What the hell was I thinking?
“What’s ironic?” I asked, and only my automatic recall of the past few spoken words gave me any clue what we’d been talking about.
“It’s ironic that the killer’s actually doing us a favor.” Abby dropped the hamper lid, and I hardly heard the clatter.
Her chest was freckled. Hundreds of tiny reddish spots sprinkled her shoulders and collarbones, then disappeared beneath the cotton. How far did the freckles go? Were they still red that far down, where the sun rarely touched them? Were her nipples pink? Large and round, or small and cute?
I’d seen her wearing nothing but a thin sheen of sweat literally dozens of times, so why couldn’t I remember? Why hadn’t I memorized every single freckled inch of her skin—every curve and dip? Every peak and valley?
When the hell had she developed peaks and valleys?
“I mean, when we find the rest of Hargrove’s group, we’re going to kill them, right?”

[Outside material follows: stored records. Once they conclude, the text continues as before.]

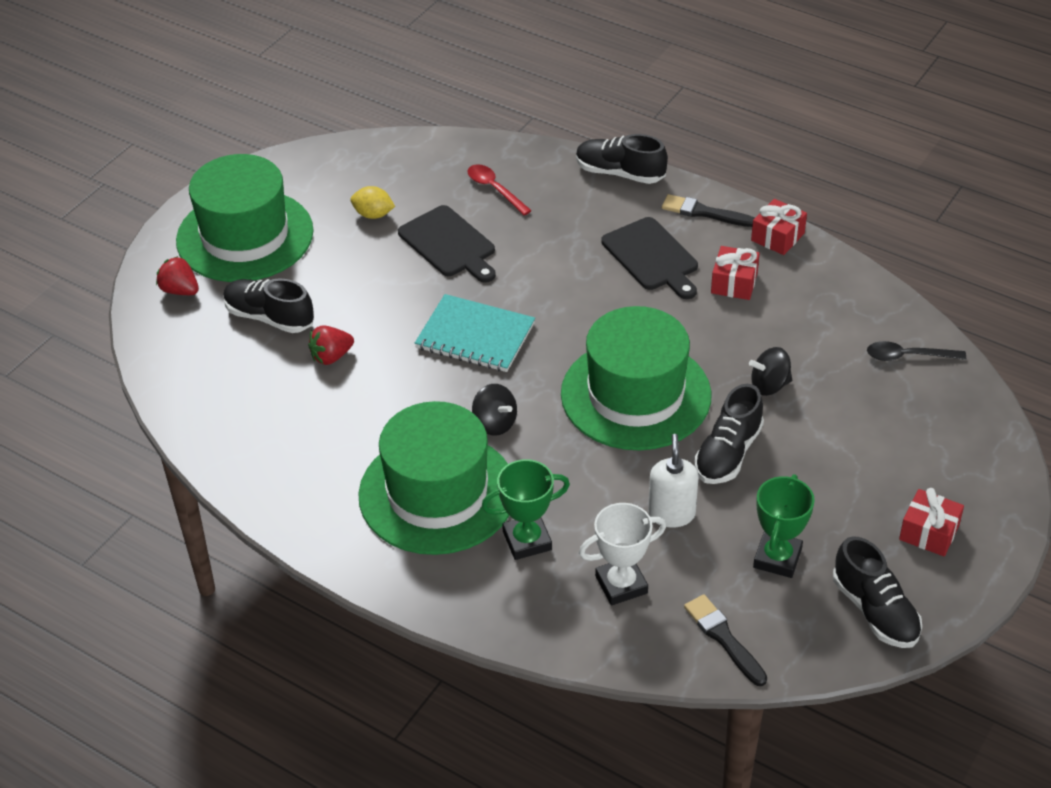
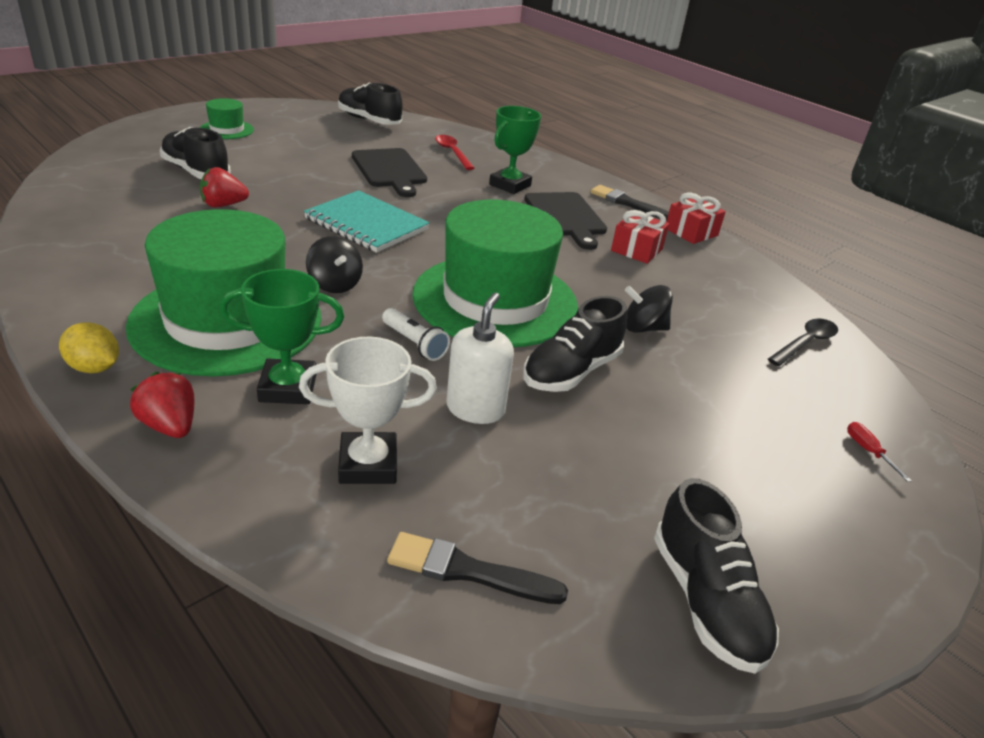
camera: 10 degrees right, 10 degrees down
red strawberry [156,256,199,295] -> red strawberry moved to [130,372,194,438]
green hat [176,154,314,282] -> green hat [200,98,254,139], size x0.43
yellow lemon [350,186,395,219] -> yellow lemon moved to [59,322,119,373]
black shoe [576,134,668,184] -> black shoe moved to [338,83,403,125]
black brush [684,595,767,686] -> black brush turned 60 degrees counterclockwise [387,532,568,604]
green trophy [753,474,815,578] -> green trophy moved to [489,106,541,194]
black spoon [867,341,966,361] -> black spoon turned 120 degrees clockwise [768,319,838,366]
red gift [899,488,964,556] -> none
none -> white flashlight [382,308,450,361]
none -> red screwdriver [847,422,912,482]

I inhaled deeply, trying to focus on her words as she dug into her overnight bag at the foot of Lucas’s bed.
That’s right. Think about her brothers. All five of them. They were all big, and protective, and…
And I couldn’t remember a single one of their faces or names. All I could think about was Abby, and how badly I wanted her.
My body told me I could have her. My brain told me I should have her. I was an Alpha. She was a tabby. It was only natural. And I knew she was interested. She’d kissed me in the dark, in the woods, her body pressed against mine for balance and maybe for warmth. Then I’d kissed her, in that morbid taxidermy chamber, and she’d tasted like…life. Like everything vital, and warm, and vibrant. Like everything I’d always known I wanted, but could never have.
Because Abby. Wasn’t. Mine.
“Jace?”
Damn it. She was still talking, and I hadn’t heard a word, though I’d seen every shape her lips made as she spoke. “I’m sorry. What?”
“I said we’ll kill them when we find them, right? The hunters?”
“Well, if we can capture them alive, we have to take them to the council for questioning before they’re executed,” I said, and Abby frowned. “But yes, ultimately, they’ll all be put out of their misery for the good of the entire shifter community.”
“So then, do we really have to find the stray?” She pulled a nightshirt from her bag and shook it out. It was blue and it already smelled like her, which meant she’d worn it the night before. “I mean, he’s only doing what we’re going to do anyway, and he clearly knows more than we do about the situation. So, maybe we should just wait and let him do his job.”
Wait, what? I shook my head to regain focus. Her laissez-faire approach to crime prevention had woken me up.
“But it’s not his job,” I reiterated. “It’s my job. It’s your job, now. Vigilante justice isn’t really justice, Abby. It’s violence and chaos.”